What You'll Do
Design representative evaluation datasets by refining sampling methods and query diversity to reflect actual user behavior. Develop and manage large-scale evaluation frameworks that assess AI performance across thousands of real queries, ensuring reliable measurement of response quality.
Implement LLM-driven evaluation models to score key attributes such as factual accuracy, completeness, and clarity, calibrating them with human judgment data. Conduct pre-deployment assessments of new models and product updates, establishing quality thresholds that guide release decisions.
Construct observability systems that enhance traceability and data visibility for AI agents, enabling deeper analysis of behavior patterns. Use evaluation outcomes and user feedback to drive iterative improvements, including automated prompt refinement and model tuning.

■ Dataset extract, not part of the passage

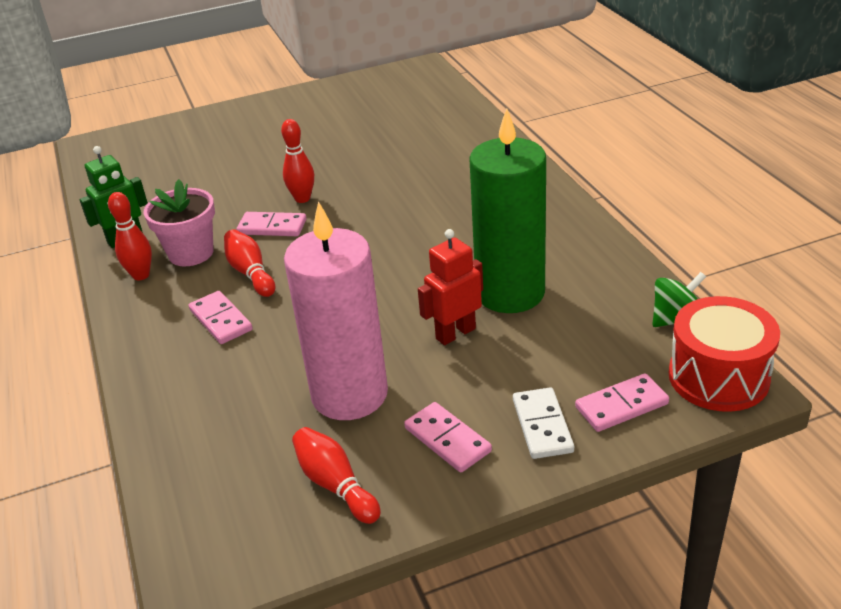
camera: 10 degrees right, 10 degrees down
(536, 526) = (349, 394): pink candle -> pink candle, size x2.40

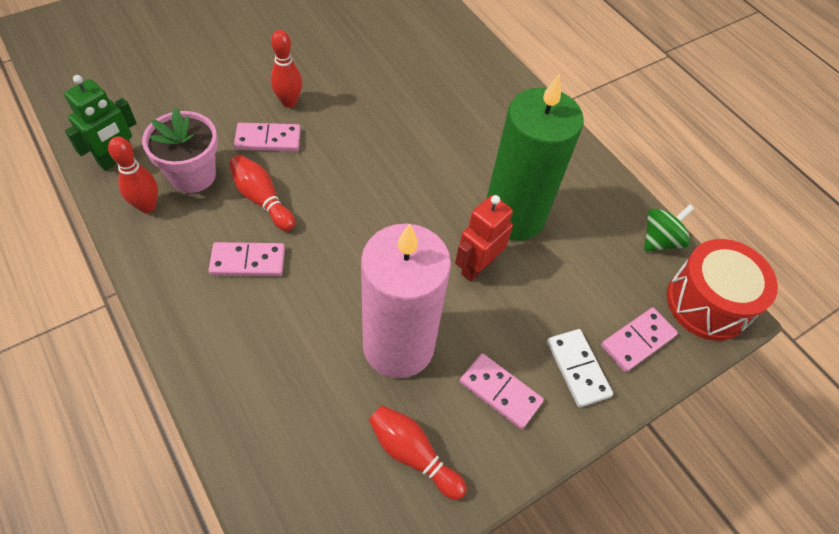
camera: 20 degrees left, 20 degrees up
(220, 320) = (248, 261): pink domino -> pink domino turned 45 degrees counterclockwise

Partner with engineering teams across the organization to integrate evaluation practices into development workflows, ensuring quality remains central to product evolution.
What We're Looking For
- Minimum of two years of software engineering experience with strong programming skills
- Proficiency in Go and Python, with experience in distributed data processing systems
- Background in LLM evaluation, reinforcement learning from human feedback, or natural language processing
- Ability to reason critically about how offline metrics correlate with real user outcomes
- Commitment to product quality and experience working in collaborative, cross-functional environments
- Strong ownership mindset with a focus on delivering measurable impact
Technology Environment
Go, Python, LLM evaluation frameworks, reinforcement learning from human feedback, natural language processing, distributed data pipelines
Benefits
- Competitive salary and potential equity or variable compensation
- Medical, vision, and dental insurance
- Generous paid time off
- 401k contribution options
- Stipends for home office setup, education, and wellness
- Daily healthy lunches and regular team events
Work Environment
This role operates in a hybrid model, requiring 3–4 days per week in one of our offices in the SF Bay Area. We foster a collaborative, inclusive culture that values diverse perspectives and customer-centric innovation.
Our Commitment
We are dedicated to building a diverse and equitable workplace. We do not discriminate on the basis of race, gender, age, religion, sexual orientation, disability, or any other protected status. All are welcome to contribute to our mission of creating intelligent, reliable AI systems.